Amazon.com , partnered with Toys R Us, won the 2000 holiday race
among e-tailers, garnering a total of 123 million shopping visits for the
season., according to a new report.
However, click and mortar retailers overall did very well with Web consumers,
as 11
or the top 15 e-tailers belonged to that category, according to figures from
Web measurement firm Nielsen//NetRatings.
Meanwhile, America Online
members reached $4.6 billion during the 2000 holiday season.
NetRatings said eToys was second in visitors for the holiday season with 21
million shopping visitors, followed in order by Dell, Barnes & Noble,
CDNow.com, walmart.com, hp.com, buy.com, jcpenney.com, bestbuy.com,
hallmark.com, bluelight.com (Kmart), ubid.com, sears.com and target.com.
“The 2000 holiday season will best be remembered for the onslaught of brick
and mortar stores,” said Sean Kaldor, vice president of e-commerce at
NetRatings. “Strong brand awareness, millions of loyal customers, and proven
retailing savvy led to the success of brick and mortars this year.”
Online shopping this season mirrored the trend for traditional retailers.
“Web consumers favored the huge selections and the time-savings offered by
virtual department stores, as they flocked to sites such as Amazon.com,
Bluelight.com, Buy.com, JCPenney.com, Sears.com, Target.com, Ubid.com, and
Walmart.com throughout the season,” Kaldor said.
At its peak, the Nielsen//NetRatings Holiday E-Commerce Index, which measures
home and work shopping trips to representative e-commerce sites in eight
product categories, grew 78 percent during the season. In the week ending
Dec. 24, the index declined 31 percent as shoppers moved their purchases
off-line.
The fastest growing product category for the season was specialty gifts,
which rocketed 264 percent at the peak of the holidays. Toys and Games, an
annual favorite of the holiday season, jumped 138 percent while the apparel
category followed closely behind at a growth rate of 130 percent.
NetRatings excludes from its holiday list sites related to travel, ticketing,
auctions, financial services, and shopping aggregators, including comparison
shopping sites and online malls. A visit is defined as a single trip to a
shopping site, including both home and work PC users.

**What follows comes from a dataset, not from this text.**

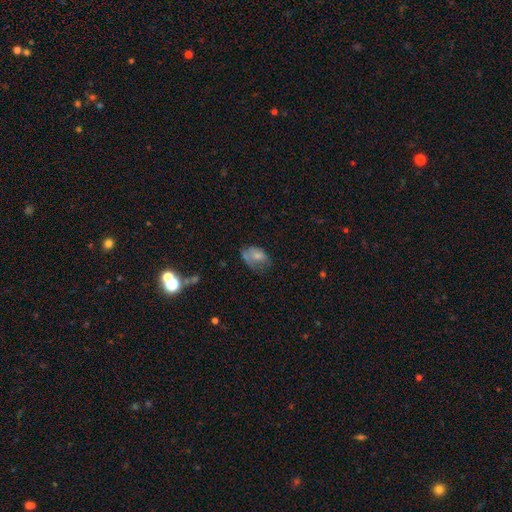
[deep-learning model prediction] The model was most divided on "merging": none: 39%, minor disturbance: 34%, major disturbance: 22%, merger: 5%. More confident: how rounded — in between (83%); smooth or featured — smooth (67%).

Back at AOL, the company said today that members’ total online spending over
all of 2000 reached “a record-breaking $20 billion — double the amount spent
last year.”
AOL also reported that transactions processed through AOL this holiday season
increased over 100 percent. AOL also said that on Christmas Day its flagship
AOL service broke its single-day record for membership growth, gaining more
than 70,000 new subscribers worldwide.